Engineering and Technology

Crystal Twins: Self-Supervised Learning for Crystalline Material Property Prediction

R. Magar, Y. Wang, et al.

Discover the groundbreaking Crystal Twins (CT) method developed by Rishikesh Magar, Yuyang Wang, and Amir Barati Farimani, which harnesses self-supervised learning to effectively predict material properties using large unlabeled datasets. This innovative approach, employing twin Graph Neural Networks, has shown remarkable improvements in GNN performance across 14 benchmarks.

00:00

~3 min • Beginner • English

Index

Introduction

Machine learning-based predictive models have shown strong efficiency and accuracy for computational chemistry and materials science, enabling high-throughput screening. A key bottleneck is the scarcity and cost of acquiring large, clean labeled datasets, which typically require DFT simulations or experiments. Meanwhile, large unlabeled databases of crystal structures are readily available but cannot be used directly for supervised learning. This motivates two questions: can we learn structural chemistry from unlabeled data, and can such learned representations improve supervised downstream tasks? To address this, the authors leverage self-supervised learning (SSL), which uses the data itself for supervision to learn robust, generalizable representations. While SSL has excelled in vision and NLP and has been explored for molecules, periodic crystalline materials differ fundamentally from molecules (e.g., infinite periodicity, non-covalent interactions), requiring specialized crystal-focused architectures. Graph neural networks (GNNs) are prominent for crystalline property prediction, representing atoms as nodes and interatomic interactions as edges, with notable models including CGCNN, OGCNN, SchNet, and MEGNet. Despite SSL successes in molecular ML, there has been a lack of SSL methods tailored to periodic crystals. The paper introduces Crystal Twins (CT), an SSL framework for crystalline materials using a twin GNN encoder (CGCNN). During pre-training, no labels are used. Two variants are proposed: CT_Barlow (Barlow Twins loss) and CT_SimSiam (SimSiam loss). The model generates two augmented views of the same crystal via random perturbations, atom masking, and edge masking, then encourages their embeddings to match (via cross-correlation identity for CT_Barlow or cosine similarity with stop-gradient asymmetry for CT_SimSiam). The pre-trained encoder weights are transferred to downstream supervised tasks, yielding improved performance across 14 datasets.

→ PROBLEMS TO WORK ON:
1 – Answer these questions from the Crystal Twins summary:
(a) Across how many benchmarks did the method improve GNN performance?
(b) Which GNN serves as the twin encoder in Crystal Twins?
(c) What three operations produce the two augmented views of a crystal?
2 – Write out the passage of the Crystal Twins summary from "Engineering and Technology" up to and including "across 14 benchmarks.".
3 – Write what comes next in the Crystal Twins summary, picking up after its final sentence.

(Collected data)

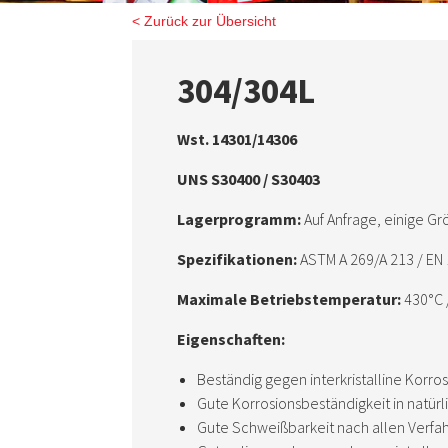
< Zurück zur Übersicht
304/304L
Wst. 14301/14306
UNS S30400 / S30403
Lagerprogramm:
Auf Anfrage, einige Gr
Spezifikationen:
ASTM A 269/A 213 / EN
Maximale Betriebstemperatur:
430°C 
Eigenschaften:
Beständig gegen interkristalline Korr
Gute Korrosionsbeständigkeit in natür
Gute Schweißbarkeit nach allen Verf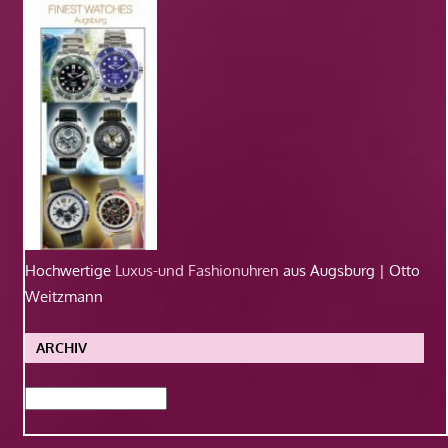
Hochwertige
Luxus-und Fashionuhren
aus Augsburg | Otto
Weitzmann
ARCHIV
Archiv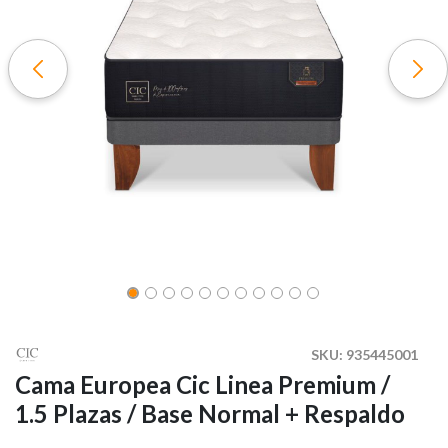
SKU:
935445001
Cama Europea Cic Linea Premium /
1.5 Plazas / Base Normal + Respaldo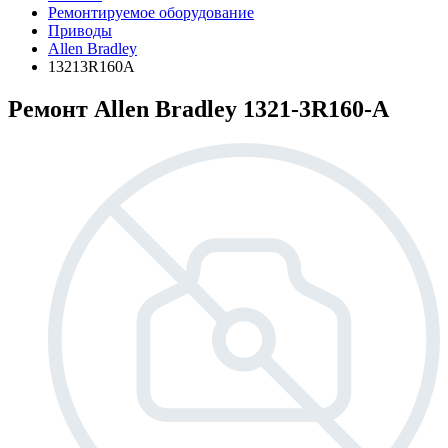
Ремонтируемое оборудование
Приводы
Allen Bradley
13213R160A
Ремонт Allen Bradley 1321-3R160-A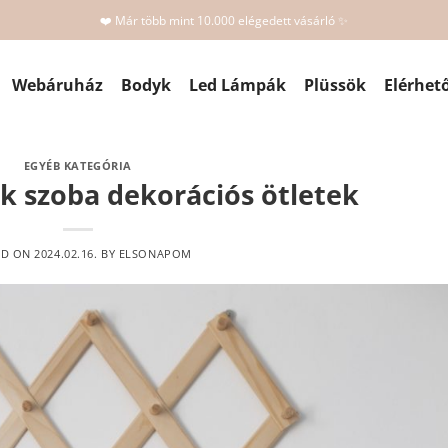
❤️ Már több mint 10.000 elégedett vásárló ✨
Webáruház
Bodyk
Led Lámpák
Plüssök
Elérhet
EGYÉB KATEGÓRIA
k szoba dekorációs ötletek
ED ON
2024.02.16.
BY
ELSONAPOM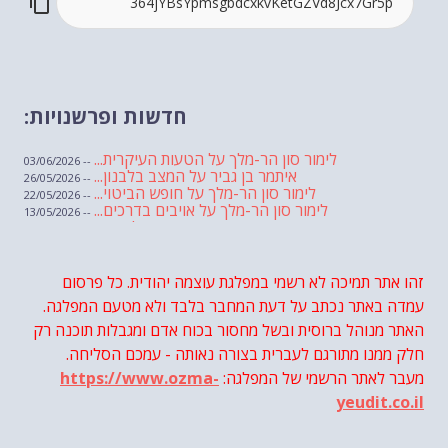
חדשות ופרשנויות:
לימור סון הר-מלך על הטעות העיקרית...
-- 03/06/2026
איתמר בן גביר על המצב בלבנון...
-- 26/05/2026
לימור סון הר-מלך על חופש הביטוי...
-- 22/05/2026
לימור סון הר-מלך על אויבים בדרכים...
-- 13/05/2026
שבועת אמונים לדעאש
-- 01/05/2026
מיכאל בן ארי על פרשת הת...
-- 01/05/2026
מיכאל בן ארי על פרשות שבוע ...
-- 24/04/2026
לימור סון הר-מלך על חוק...
זהו אתר תמיכה לא רשמי במפלגת עוצמה יהודית. כל פרסום
-- 19/04/2026
מיכאל בן ארי על פרשת הת...
-- 17/04/2026
עמדה באתר נכתב על דעת המחבר בלבד ולא מטעם המפלגה.
מיכאל בן ארי על פרשת הת...
-- 10/04/2026
השר בן גביר במקום נפילת הטיל....
האתר מנוהל ברוסית ובשל מחסור בכוח אדם ומגבלות תוכנה רק
-- 06/04/2026
חוק עונש מוות למחבלים...
-- 29/03/2026
חלק ממנו מתורגם לעברית בצורה נאותה - עמכם הסליחה.
מיכאל בן ארי על פרשת השבוע ת...
-- 27/03/2026
מעבר לאתר הרשמי של המפלגה:
https://www.ozma-
מיכאל בן ארי על פרשת השבוע ת...
-- 20/03/2026
מיכאל בן ארי על פרשת השבוע ...
-- 13/03/2026
yeudit.co.il
הונאה עצמית דמוגרפית...
-- 13/03/2026
איראן והערבים
-- 09/03/2026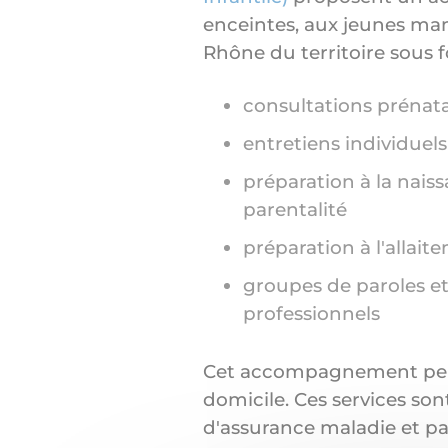
enceintes, aux jeunes ma
Rhône du territoire sous 
consultations prénata
entretiens individuel
préparation à la naiss
parentalité
préparation à l'allaite
groupes de paroles et
professionnels
Cet accompagnement peut
domicile. Ces services son
d'assurance maladie et p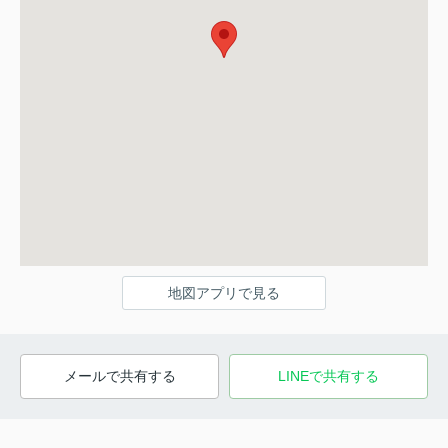
地図アプリで見る
メールで共有する
LINEで共有する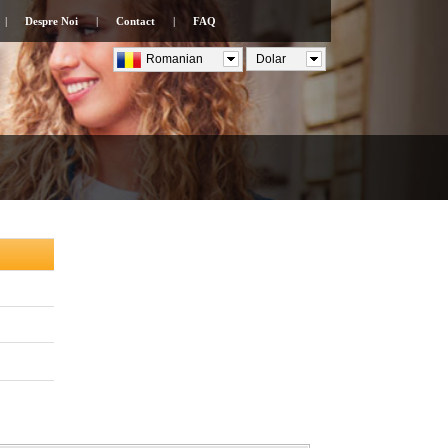
|
Despre Noi
|
Contact
|
FAQ
Romanian
Dolar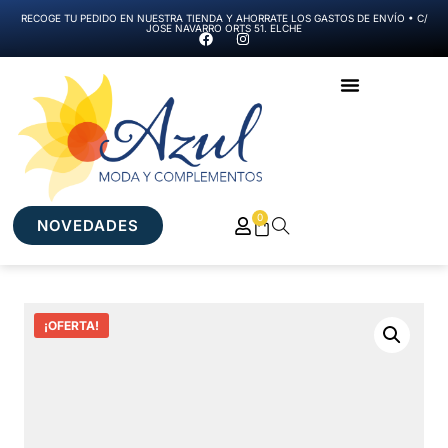
RECOGE TU PEDIDO EN NUESTRA TIENDA Y AHORRATE LOS GASTOS DE ENVÍO • C/
JOSE NAVARRO ORTS 51. ELCHE
0
NOVEDADES
¡OFERTA!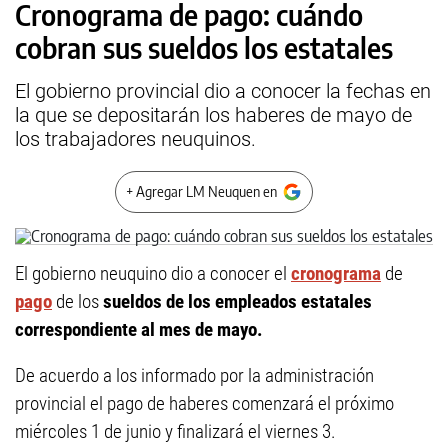
Cronograma de pago: cuándo
cobran sus sueldos los estatales
El gobierno provincial dio a conocer la fechas en
la que se depositarán los haberes de mayo de
los trabajadores neuquinos.
+ Agregar LM Neuquen en
El gobierno neuquino dio a conocer el
cronograma
de
pago
de los
sueldos de los empleados estatales
correspondiente al mes de mayo.
De acuerdo a los informado por la administración
provincial el pago de haberes comenzará el próximo
miércoles 1 de junio y finalizará el viernes 3.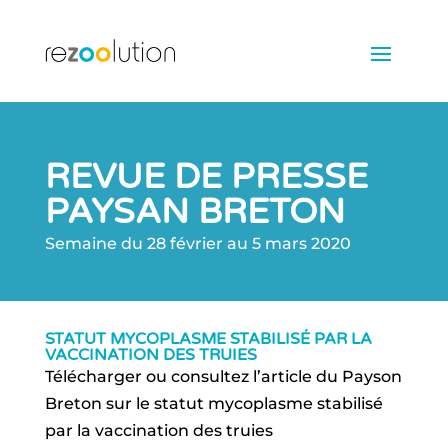
REVUE DE PRESSE
PAYSAN BRETON
Semaine du 28 février au 5 mars 2020
STATUT MYCOPLASME STABILISÉ PAR LA
VACCINATION DES TRUIES
Télécharger ou consultez l’article du Payson
Breton sur le statut mycoplasme stabilisé
par la vaccination des truies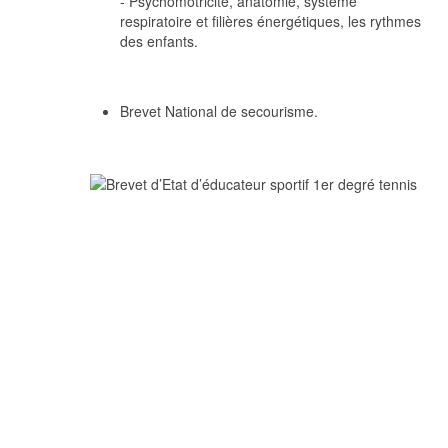
- Psychomotricité, anatomie, système
respiratoire et filières énergétiques, les rythmes
des enfants.
Brevet National de secourisme.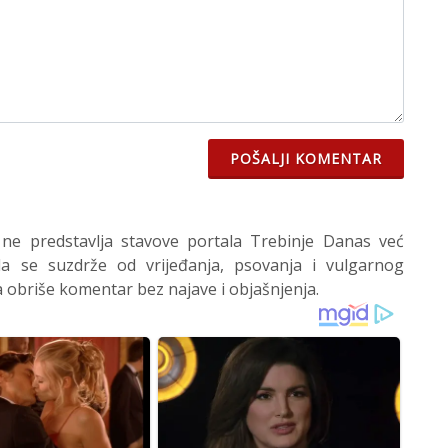
POŠALJI KOMENTAR
 ne predstavlja stavove portala Trebinje Danas već
 se suzdrže od vrijeđanja, psovanja i vulgarnog
 obriše komentar bez najave i objašnjenja.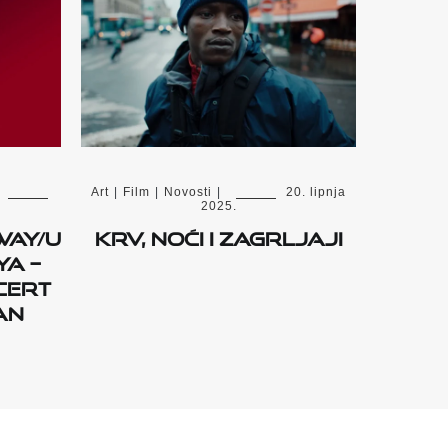
Art
|
Film
|
Novosti
|
20. lipnja
2025.
way/U
Krv, noći i zagrljaji
a –
cert
an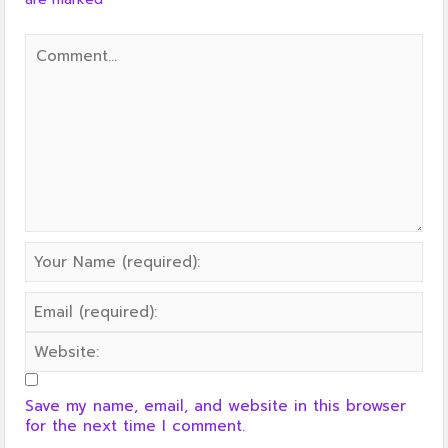
Save my name, email, and website in this browser
for the next time I comment.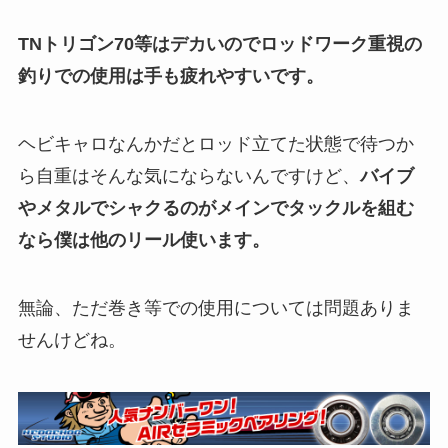
TNトリゴン70等はデカいのでロッドワーク重視の
釣りでの使用は手も疲れやすいです。
ヘビキャロなんかだとロッド立てた状態で待つか
ら自重はそんな気にならないんですけど、
バイブ
やメタルでシャクるのがメインでタックルを組む
なら僕は他のリール使います。
無論、ただ巻き等での使用については問題ありま
せんけどね。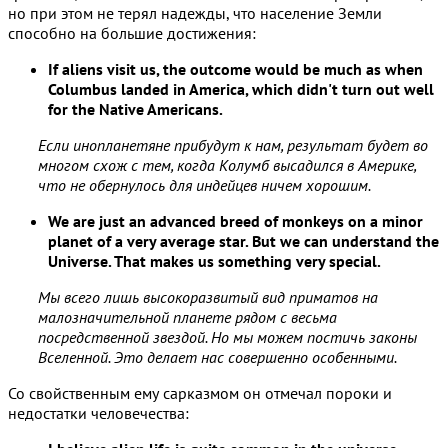
но при этом не терял надежды, что население Земли
способно на большие достижения:
If aliens visit us, the outcome would be much as when
Columbus landed in America, which didn't turn out well
for the Native Americans.
Если инопланетяне прибудут к нам, результат будет во
многом схож с тем, когда Колумб высадился в Америке,
что не обернулось для индейцев ничем хорошим.
We are just an advanced breed of monkeys on a minor
planet of a very average star. But we can understand the
Universe. That makes us something very special.
Мы всего лишь высокоразвитый вид приматов на
малозначительной планете рядом с весьма
посредственной звездой. Но мы можем постичь законы
Вселенной. Это делает нас совершенно особенными.
Со свойственным ему сарказмом он отмечал пороки и
недостатки человечества: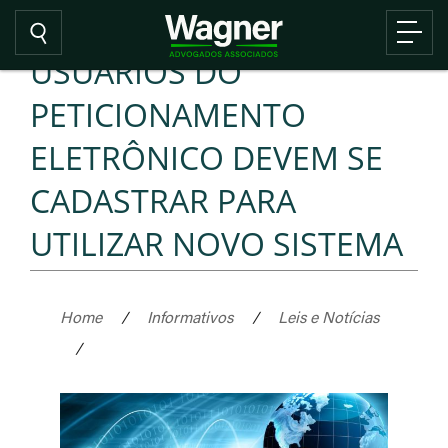
USUÁRIOS DO
PETICIONAMENTO
ELETRÔNICO DEVEM SE
CADASTRAR PARA
UTILIZAR NOVO SISTEMA
Home
/
Informativos
/
Leis e Notícias
/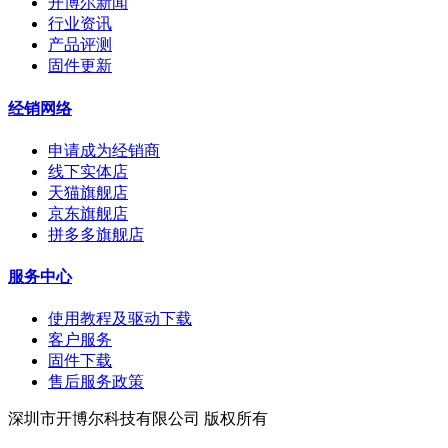
开博尔新闻
行业资讯
产品评测
固件更新
经销网络
申请成为经销商
线下实体店
天猫旗舰店
京东旗舰店
拼多多旗舰店
服务中心
使用教程及驱动下载
客户服务
固件下载
售后服务政策
深圳市开博尔科技有限公司 版权所有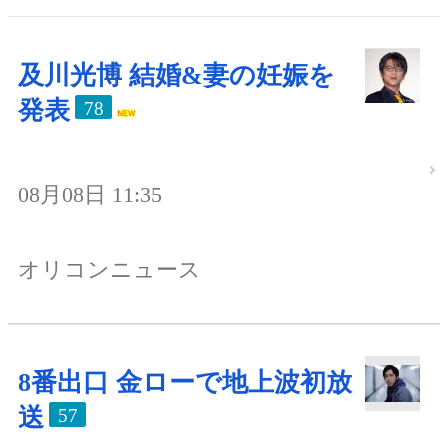
及川光博 結婚&妻の妊娠を
発表
78
08月08日 11:35
オリコンニュース
8番出口 金ローで地上波初放
送
57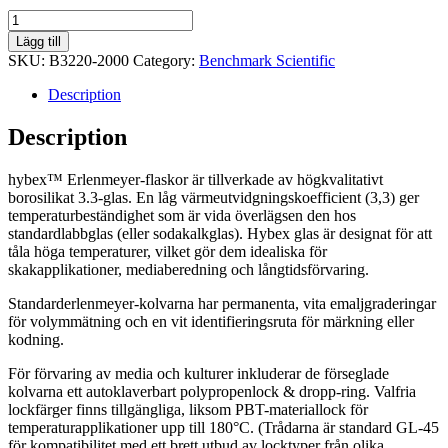
hybex™
2000
Lägg till
ml
SKU:
B3220-2000
Category:
Benchmark Scientific
Erlenmeyer-
kolv
Description
med
GL45-
Description
lock,
vardera
hybex™ Erlenmeyer-flaskor är tillverkade av högkvalitativt
quantity
borosilikat 3.3-glas. En låg värmeutvidgningskoefficient (3,3) ger
temperaturbeständighet som är vida överlägsen den hos
standardlabbglas (eller sodakalkglas). Hybex glas är designat för att
tåla höga temperaturer, vilket gör dem idealiska för
skakapplikationer, mediaberedning och långtidsförvaring.
Standarderlenmeyer-kolvarna har permanenta, vita emaljgraderingar
för volymmätning och en vit identifieringsruta för märkning eller
kodning.
För förvaring av media och kulturer inkluderar de förseglade
kolvarna ett autoklaverbart polypropenlock & dropp-ring. Valfria
lockfärger finns tillgängliga, liksom PBT-materiallock för
temperaturapplikationer upp till 180°C. (Trådarna är standard GL-45
för kompatibilitet med ett brett utbud av locktyper från olika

→ LIST OF ANSWERS:
1 –
(a) 14
(b) CGCNN
(c) Random perturbations, atom masking, and edge masking

2 –
Engineering and Technology

Crystal Twins: Self-Supervised Learning for Crystalline Material Property Prediction

R. Magar, Y. Wang, et al.

Discover the groundbreaking Crystal Twins (CT) method developed by Rishikesh Magar, Yuyang Wang, and Amir Barati Farimani, which harnesses self-supervised learning to effectively predict material properties using large unlabeled datasets. This innovative approach, employing twin Graph Neural Networks, has shown remarkable improvements in GNN performance across 14 benchmarks.

3 –
Literature Review

The study builds on SSL advances such as SimCLR, Barlow Twins, BYOL, SwAV, MoCo, and SimSiam that achieved state-of-the-art results in vision and NLP, and inspired molecular ML SSL methods like MoICLR, dual-view molecule pre-training, and 3D Infomax. For crystalline materials, prior work predominantly uses GNNs tailored to periodic structures, including CGCNN, OGCNN, SchNet, MEGNet, and others, plus recent progress in materials generation and discovery. However, SSL methods had largely been developed for finite molecules rather than periodic crystals, leaving a gap for crystal-specific SSL approaches that this work addresses by adapting twin-network SSL to crystal graphs.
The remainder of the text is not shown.